→ Request:
Include in the reply only the lines from the start of the data below through the line containing "Frequently Asked Questions", reproduced exactly and with no pictures.

→ Stored data entries:
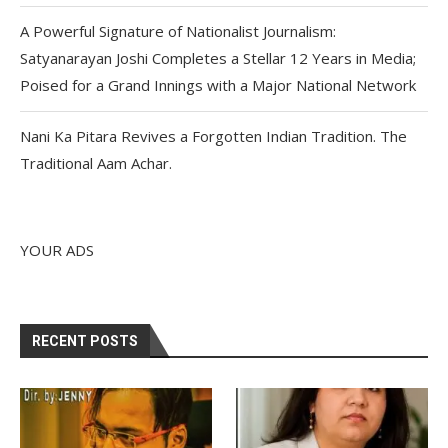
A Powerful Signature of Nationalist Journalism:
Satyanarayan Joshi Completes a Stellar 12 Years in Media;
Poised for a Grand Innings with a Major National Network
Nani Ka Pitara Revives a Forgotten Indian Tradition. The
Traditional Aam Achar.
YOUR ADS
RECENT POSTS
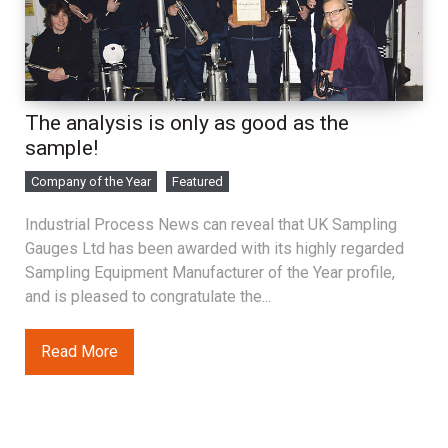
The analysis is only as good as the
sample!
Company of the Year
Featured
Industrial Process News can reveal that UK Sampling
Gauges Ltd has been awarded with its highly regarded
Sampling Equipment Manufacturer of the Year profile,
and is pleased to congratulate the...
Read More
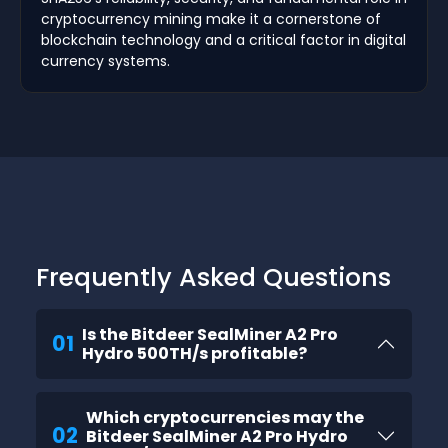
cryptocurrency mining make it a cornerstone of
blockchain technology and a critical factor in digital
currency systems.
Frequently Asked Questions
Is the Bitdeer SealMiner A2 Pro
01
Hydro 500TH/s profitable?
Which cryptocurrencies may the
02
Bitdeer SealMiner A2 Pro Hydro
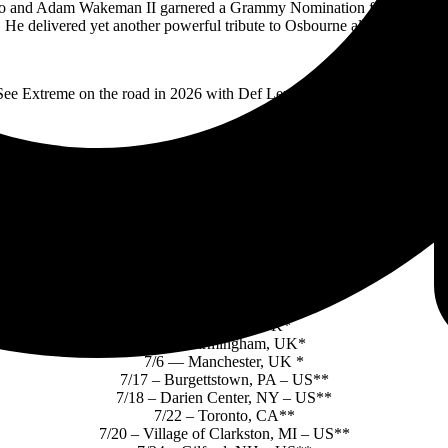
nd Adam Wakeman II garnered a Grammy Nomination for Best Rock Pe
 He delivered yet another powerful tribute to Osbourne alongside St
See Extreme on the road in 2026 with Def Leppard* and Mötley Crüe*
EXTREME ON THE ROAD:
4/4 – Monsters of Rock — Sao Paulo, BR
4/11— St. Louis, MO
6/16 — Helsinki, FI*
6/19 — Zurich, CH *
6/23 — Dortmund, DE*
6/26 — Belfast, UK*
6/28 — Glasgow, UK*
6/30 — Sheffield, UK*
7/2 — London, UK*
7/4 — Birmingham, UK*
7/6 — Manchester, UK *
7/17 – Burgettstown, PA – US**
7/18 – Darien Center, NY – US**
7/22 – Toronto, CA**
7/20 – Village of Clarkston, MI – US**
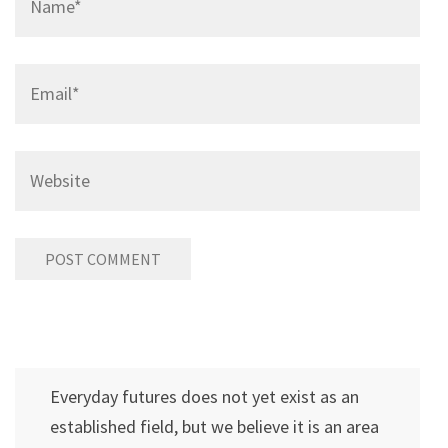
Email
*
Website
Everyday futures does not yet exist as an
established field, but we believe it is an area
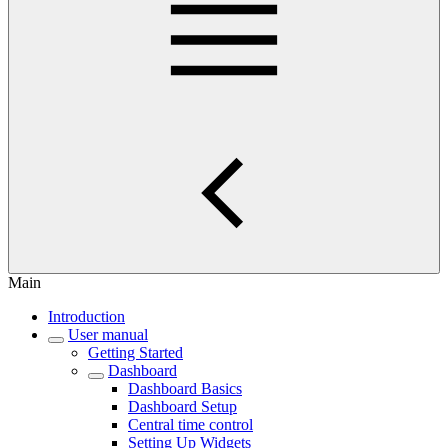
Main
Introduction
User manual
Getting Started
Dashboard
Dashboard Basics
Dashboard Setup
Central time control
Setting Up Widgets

→ Final answer:
A Powerful Signature of Nationalist Journalism:
Satyanarayan Joshi Completes a Stellar 12 Years in Media;
Poised for a Grand Innings with a Major National Network
Nani Ka Pitara Revives a Forgotten Indian Tradition. The
Traditional Aam Achar.
YOUR ADS
RECENT POSTS
The analysis is only as good as the
sample!
Company of the Year
Featured
Industrial Process News can reveal that UK Sampling
Gauges Ltd has been awarded with its highly regarded
Sampling Equipment Manufacturer of the Year profile,
and is pleased to congratulate the...
Read More
cryptocurrency mining make it a cornerstone of
blockchain technology and a critical factor in digital
currency systems.
Frequently Asked Questions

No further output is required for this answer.